Convert the text lines of all the rows below into a Markdown table with the columns Number and Line, numbering each line and skipping blank ones. Leave the pictures out.

⁂

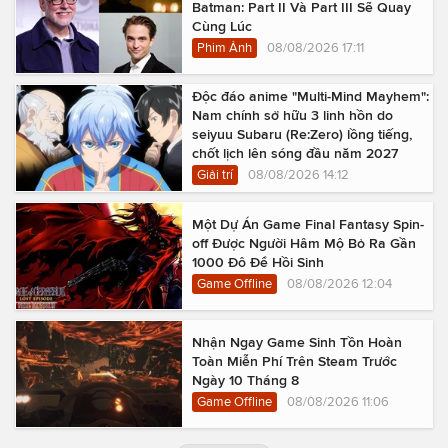
Batman: Part II Và Part III Sẽ Quay
Cùng Lúc
Phim Ảnh
08/08/2026 17:11
Độc đáo anime "Multi-Mind Mayhem":
Nam chính sở hữu 3 linh hồn do
seiyuu Subaru (Re:Zero) lồng tiếng,
chốt lịch lên sóng đầu năm 2027
Giải trí
08/08/2026 14:12
Một Dự Án Game Final Fantasy Spin-
off Được Người Hâm Mộ Bỏ Ra Gần
1000 Đô Để Hồi Sinh
Game Offline
08/08/2026 12:04
Nhận Ngay Game Sinh Tồn Hoàn
Toàn Miễn Phí Trên Steam Trước
Ngày 10 Tháng 8
Game Offline
08/08/2026 11:06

⁂

### Task solution
| Number | Line |
|---|---|
| 1 | Batman: Part II Và Part III Sẽ Quay |
| 2 | Cùng Lúc |
| 3 | Phim Ảnh |
| 4 | 08/08/2026 17:11 |
| 5 | Độc đáo anime "Multi-Mind Mayhem": |
| 6 | Nam chính sở hữu 3 linh hồn do |
| 7 | seiyuu Subaru (Re:Zero) lồng tiếng, |
| 8 | chốt lịch lên sóng đầu năm 2027 |
| 9 | Giải trí |
| 10 | 08/08/2026 14:12 |
| 11 | Một Dự Án Game Final Fantasy Spin- |
| 12 | off Được Người Hâm Mộ Bỏ Ra Gần |
| 13 | 1000 Đô Để Hồi Sinh |
| 14 | Game Offline |
| 15 | 08/08/2026 12:04 |
| 16 | Nhận Ngay Game Sinh Tồn Hoàn |
| 17 | Toàn Miễn Phí Trên Steam Trước |
| 18 | Ngày 10 Tháng 8 |
| 19 | Game Offline |
| 20 | 08/08/2026 11:06 |